━━━ Data in this exercise ━━━

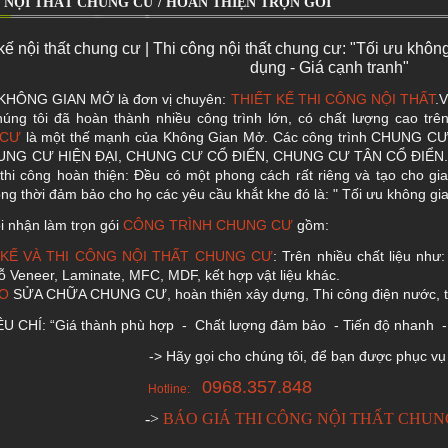
 NỘI THẤT CHUNG CƯ / HOÀN THIỆN TRỌN GÓI
kế nội thất chung cư | Thi công nội thất chung cư: "Tối ưu khôn
dụng - Giá cạnh tranh"
 KHÔNG GIAN MỞ là đơn vị chuyên:
THIẾT KẾ THI CÔNG NỘI THẤT
.
úng tôi đã hoàn thành nhiều công trình lớn, có chất lượng cao trê
 CƯ
là một thế mạnh của Không Gian Mở. Các công trình CHUNG CƯ đ
UNG CƯ HIỆN ĐẠI, CHUNG CƯ CỔ ĐIỂN, CHUNG CƯ TÂN CỔ ĐIỂN. Mỗ
, thi công hoàn thiện: Đều có một phong cách rất riêng và tạo cho g
ng thời đảm bảo cho họ các yêu cầu khắt khe đó là: " Tối ưu không gian
i nhận làm trọn gói
CÔNG TRÌNH CHUNG CƯ
gồm:
 KẾ VÀ THI CÔNG NỘI THẤT CHUNG CƯ
: Trên nhiều chất liệu nh
ỗ Veneer, Laminate, MFC, MDF, kết hợp vật liệu khác.
ẠO
SỬA CHỮA CHUNG CƯ, hoàn thiện xây dựng, Thi công điện nước, t
ÊU CHÍ: “Giá thành phù hợp - Chất lượng đảm bảo - Tiến độ nhanh - 
ãy gọi cho chúng tôi, để bạn được phục vụ (
0968.357.848
otline:
->
BÁO GIÁ THI CÔNG NỘI THẤT CHUN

━━━

== Task objective ==
All entries above must be repeated exactly; pictures are to be left out.

== Output for this task ==
 NỘI THẤT CHUNG CƯ / HOÀN THIỆN TRỌN GÓI
kế nội thất chung cư | Thi công nội thất chung cư: "Tối ưu khôn
dụng - Giá cạnh tranh"
 KHÔNG GIAN MỞ là đơn vị chuyên:
THIẾT KẾ THI CÔNG NỘI THẤT
.
úng tôi đã hoàn thành nhiều công trình lớn, có chất lượng cao trê
 CƯ
là một thế mạnh của Không Gian Mở. Các công trình CHUNG CƯ đ
UNG CƯ HIỆN ĐẠI, CHUNG CƯ CỔ ĐIỂN, CHUNG CƯ TÂN CỔ ĐIỂN. Mỗ
, thi công hoàn thiện: Đều có một phong cách rất riêng và tạo cho g
ng thời đảm bảo cho họ các yêu cầu khắt khe đó là: " Tối ưu không gian
i nhận làm trọn gói
CÔNG TRÌNH CHUNG CƯ
gồm:
 KẾ VÀ THI CÔNG NỘI THẤT CHUNG CƯ
: Trên nhiều chất liệu nh
ỗ Veneer, Laminate, MFC, MDF, kết hợp vật liệu khác.
ẠO
SỬA CHỮA CHUNG CƯ, hoàn thiện xây dựng, Thi công điện nước, t
ÊU CHÍ: “Giá thành phù hợp - Chất lượng đảm bảo - Tiến độ nhanh - 
ãy gọi cho chúng tôi, để bạn được phục vụ (
0968.357.848
otline:
->
BÁO GIÁ THI CÔNG NỘI THẤT CHUN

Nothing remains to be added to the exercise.